-- DOCUMENT EXTRACT follows --

As the half year came to an end, many will have noticed that any stock that can demonstrate that it will benefit from Artificial Intelligence (AI), has had a good run.   June was a muddling month that ended on a positive note but suffered bouts of negativity, notably after disappointing inflation data resulting in higher interest rates.

The reality may be that these are the same stocks that got beaten up in 2022 and that the strong returns of ‘big tech’ stocks was effectively a dose of mean reversion.

How many stayed the course?  The following chart sourced from FE Analytics illustrates both the mean reversion of the Nasdaq 100 and the volatility en route to a marginal positive return from the start of 2021 to the end of June 2023.

FOMO

 The AI ‘chat’ built up a head of steam for ‘big tech’ as investors feared missing out on the rally in stocks that said they would benefit from AI.  Money flows into technology stocks in May, revealed in June, shows how substantial the flows were.

-- DOCUMENT EXTRACT concluded --

EXERCISE REQUIREMENTS:
1: According to the market commentary, what prompted the bouts of negativity in June?
2: Reproduce the market commentary starting at "The reality may" and ending at "of June 2023.".
The entries are drawn from a separate source that is unrelated to the market commentary.

-- DATA LISTING follows --

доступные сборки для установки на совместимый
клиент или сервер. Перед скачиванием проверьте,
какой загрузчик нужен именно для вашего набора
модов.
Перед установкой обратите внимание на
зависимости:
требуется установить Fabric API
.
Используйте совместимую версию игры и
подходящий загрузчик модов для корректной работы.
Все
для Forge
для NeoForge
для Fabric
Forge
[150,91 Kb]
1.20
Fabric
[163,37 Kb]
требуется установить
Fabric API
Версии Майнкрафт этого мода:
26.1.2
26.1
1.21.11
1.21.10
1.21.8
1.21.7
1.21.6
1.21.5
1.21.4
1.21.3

-- DATA LISTING concluded --
-- DATA LISTING follows --

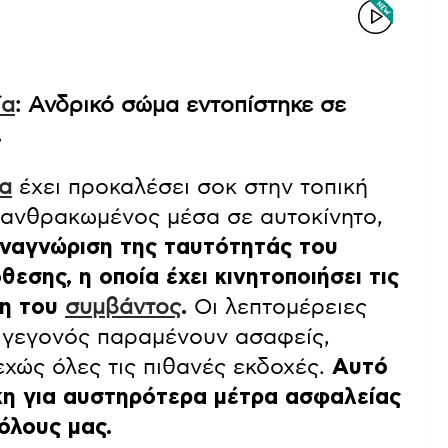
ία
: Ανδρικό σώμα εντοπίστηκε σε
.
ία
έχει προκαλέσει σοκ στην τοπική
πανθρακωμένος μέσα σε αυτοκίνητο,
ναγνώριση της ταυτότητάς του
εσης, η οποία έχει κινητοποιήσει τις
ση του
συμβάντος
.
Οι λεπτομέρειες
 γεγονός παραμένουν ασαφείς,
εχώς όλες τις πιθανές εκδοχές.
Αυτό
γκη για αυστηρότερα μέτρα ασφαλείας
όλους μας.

-- DATA LISTING concluded --

ANSWERS BY ITEM:
1: Disappointing inflation data that resulted in higher interest rates.

2:
The reality may be that these are the same stocks that got beaten up in 2022 and that the strong returns of ‘big tech’ stocks was effectively a dose of mean reversion.

How many stayed the course?  The following chart sourced from FE Analytics illustrates both the mean reversion of the Nasdaq 100 and the volatility en route to a marginal positive return from the start of 2021 to the end of June 2023.